Um leve sorriso despontou nos lábios de Eleanor. "Parabéns. Você acertou."

Lillian retirou os óculos com um sorriso espirituoso e, arqueando a sobrancelha, comentou: "Na época, aquela Lainey desapareceu no segundo em que ele ficou confinado à cadeira de rodas e, agora que ela reapareceu, ele está atrás dela como um adolescente apaixonado. Será que, além das pernas, Jonny teve o cérebro afetado naquele acidente?"

"Difícil afirmar com certeza."

Em um tom de indignação contida, Lillian prosseguiu: "E você ainda desperdiçou três anos inteiros da sua vida amarrada a esse homem medíocre. Graças ao céu que vocês não tiveram filhos, do contrário, esse divórcio teria sido um verdadeiro tormento."

Uma risada contida escapou dos lábios de Eleanor. "Essa possibilidade jamais existiu. Nunca sequer compartilhamos a mesma cama."

"O quê?", Lillian exclamou, quase perdendo o controle da direção. "Você está me dizendo que viveu casada durante três anos e nunca teve intimidade alguma com ele?"

Se isso fosse verdade, havia algo seriamente questionável a respeito de Jonny, considerando a beleza indiscutível de Eleanor.

"Ele estava se preservando para Lainey." Apenas pronunciar esse nome bastava para que um desconforto amargo se instalasse no estômago de Eleanor. "Mas vamos parar de falar sobre ele.
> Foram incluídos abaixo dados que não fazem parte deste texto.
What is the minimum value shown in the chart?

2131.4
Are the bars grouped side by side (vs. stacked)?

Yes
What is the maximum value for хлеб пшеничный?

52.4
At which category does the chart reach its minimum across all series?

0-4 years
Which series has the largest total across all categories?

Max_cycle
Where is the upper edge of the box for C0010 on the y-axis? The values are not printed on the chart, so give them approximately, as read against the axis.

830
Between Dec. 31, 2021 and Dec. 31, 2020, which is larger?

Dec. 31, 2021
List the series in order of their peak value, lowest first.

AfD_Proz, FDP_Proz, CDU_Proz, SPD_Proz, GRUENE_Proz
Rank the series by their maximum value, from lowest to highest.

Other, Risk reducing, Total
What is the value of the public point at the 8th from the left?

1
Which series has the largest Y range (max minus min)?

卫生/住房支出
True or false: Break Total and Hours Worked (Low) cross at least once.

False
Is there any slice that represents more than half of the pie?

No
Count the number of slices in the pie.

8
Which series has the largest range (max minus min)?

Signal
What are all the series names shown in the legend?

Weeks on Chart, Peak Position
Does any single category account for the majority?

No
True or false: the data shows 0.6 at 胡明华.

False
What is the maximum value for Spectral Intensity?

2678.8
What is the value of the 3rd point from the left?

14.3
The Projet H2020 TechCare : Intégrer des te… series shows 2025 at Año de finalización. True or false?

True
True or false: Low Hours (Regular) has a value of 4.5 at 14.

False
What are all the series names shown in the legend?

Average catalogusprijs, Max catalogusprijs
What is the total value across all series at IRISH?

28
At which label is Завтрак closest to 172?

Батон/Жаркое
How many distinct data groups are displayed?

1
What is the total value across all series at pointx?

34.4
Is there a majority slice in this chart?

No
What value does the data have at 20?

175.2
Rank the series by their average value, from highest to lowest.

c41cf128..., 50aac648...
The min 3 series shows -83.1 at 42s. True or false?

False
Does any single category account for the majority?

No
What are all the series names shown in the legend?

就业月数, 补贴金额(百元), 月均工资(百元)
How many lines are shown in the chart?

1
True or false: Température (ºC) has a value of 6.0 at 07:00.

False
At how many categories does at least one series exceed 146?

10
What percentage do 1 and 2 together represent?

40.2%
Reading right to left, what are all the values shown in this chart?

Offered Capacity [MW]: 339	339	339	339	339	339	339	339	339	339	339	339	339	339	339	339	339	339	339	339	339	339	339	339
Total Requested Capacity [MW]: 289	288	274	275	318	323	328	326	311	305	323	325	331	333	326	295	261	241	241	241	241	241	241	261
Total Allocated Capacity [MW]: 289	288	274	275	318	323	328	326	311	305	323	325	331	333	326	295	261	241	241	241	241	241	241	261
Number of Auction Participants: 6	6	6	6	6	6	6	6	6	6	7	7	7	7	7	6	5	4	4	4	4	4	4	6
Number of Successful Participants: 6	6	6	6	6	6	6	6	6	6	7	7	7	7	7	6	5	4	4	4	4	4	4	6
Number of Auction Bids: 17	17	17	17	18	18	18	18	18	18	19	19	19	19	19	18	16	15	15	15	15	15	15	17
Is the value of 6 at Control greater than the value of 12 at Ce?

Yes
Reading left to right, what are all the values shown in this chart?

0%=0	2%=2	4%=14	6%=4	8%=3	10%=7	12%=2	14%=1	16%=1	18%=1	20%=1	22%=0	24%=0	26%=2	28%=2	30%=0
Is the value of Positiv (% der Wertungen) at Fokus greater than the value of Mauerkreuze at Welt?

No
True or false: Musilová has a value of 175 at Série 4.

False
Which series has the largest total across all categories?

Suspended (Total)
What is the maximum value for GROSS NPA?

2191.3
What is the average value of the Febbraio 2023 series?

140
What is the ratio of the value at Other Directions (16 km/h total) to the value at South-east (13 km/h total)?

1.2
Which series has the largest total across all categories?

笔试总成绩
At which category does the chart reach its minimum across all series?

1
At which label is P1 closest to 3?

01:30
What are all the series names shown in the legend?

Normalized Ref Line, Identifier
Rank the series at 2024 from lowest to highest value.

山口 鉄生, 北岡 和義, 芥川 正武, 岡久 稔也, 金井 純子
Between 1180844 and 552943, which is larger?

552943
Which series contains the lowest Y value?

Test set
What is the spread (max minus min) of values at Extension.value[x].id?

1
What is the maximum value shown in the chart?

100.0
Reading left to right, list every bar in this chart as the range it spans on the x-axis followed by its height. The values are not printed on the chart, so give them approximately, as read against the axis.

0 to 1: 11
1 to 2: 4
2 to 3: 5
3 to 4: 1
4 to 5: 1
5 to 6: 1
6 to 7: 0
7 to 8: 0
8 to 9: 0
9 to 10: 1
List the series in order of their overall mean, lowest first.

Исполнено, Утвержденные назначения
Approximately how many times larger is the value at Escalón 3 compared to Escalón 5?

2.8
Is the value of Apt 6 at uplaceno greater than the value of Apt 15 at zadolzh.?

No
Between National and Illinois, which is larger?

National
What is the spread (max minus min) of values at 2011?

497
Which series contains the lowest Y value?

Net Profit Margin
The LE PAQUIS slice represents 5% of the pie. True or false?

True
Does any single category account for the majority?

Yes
Você poderia me deixar em casa antes, para que eu possa me trocar?"

"Claro, sem problemas!"

Às oito horas da noite, o Clube Velvet vibrava em plena atividade. O lugar era reconhecido como o centro mais sofisticado de entretenimento em Elepdon, onde o glamour era regra e uma simples garrafa de vinho podia facilmente ultrapassar seis dígitos.

Os olhos de Lillian cintilaram de empolgação quando ela contemplou a amiga. "Agora sim, essa é a Eleanor de que me lembrava!"

Nessa noite, Eleanor surgiu vestida com um elegante vestido vermelho que acentuava cada uma de suas curvas. Os cabelos, modelados em ondas soltas, desciam graciosamente sobre os ombros, e os lábios, pintados em tom escarlate, criavam um conjunto estonteante, impossível de ignorar.

Assim que Eleanor se acomodou, Lillian se inclinou e apertou seu ombro com leveza. "Espere aqui um instante. Vou buscar o melhor vinho que este lugar puder oferecer."

"Tudo bem."

O magnetismo de Eleanor era inegável - mesmo parada sob as luzes suaves do ambiente, ela atraía com facilidade a atenção de diversos homens.

Repentinamente, um homem loiro se aproximou com ar confiante e um sorriso sugestivo nos lábios. "Oi, linda. Imagino que esteja entediada sozinha. O que acha de tomarmos uma bebida juntos?"

Do lado oposto, Jonny adentrou o clube, acompanhado de sua irmã caçula, Emma Todd.

Em um camarote reservado, Lainey acenou com delicadeza, ostentando um sorriso cuidadosamente ensaiado. "Jonny, Emma, por aqui. "

Emma correu em direção à mulher, seu rosto irradiando entusiasmo. "Lainey, estou tão feliz por você estar de volta. Senti sua falta todos os dias!"

"Eu também senti a sua." A resposta soou calorosa, embora os olhos de Lainey estivessem firmemente fixos em Jonny, analisando cada detalhe de sua reação.

Quando ela se preparava para acenar novamente, a voz surpresa de Emma interrompeu: "Jonny... aquela ali não é Eleanor?"

Instintivamente, Jonny seguiu o direcionamento do dedo da irmã.

Sob o brilho delicado das luzes do bar, repousava uma figura magnética sentada com postura impecável, pernas longas à mostra sob a fenda do vestido, exalando elegância e fascínio em igual medida.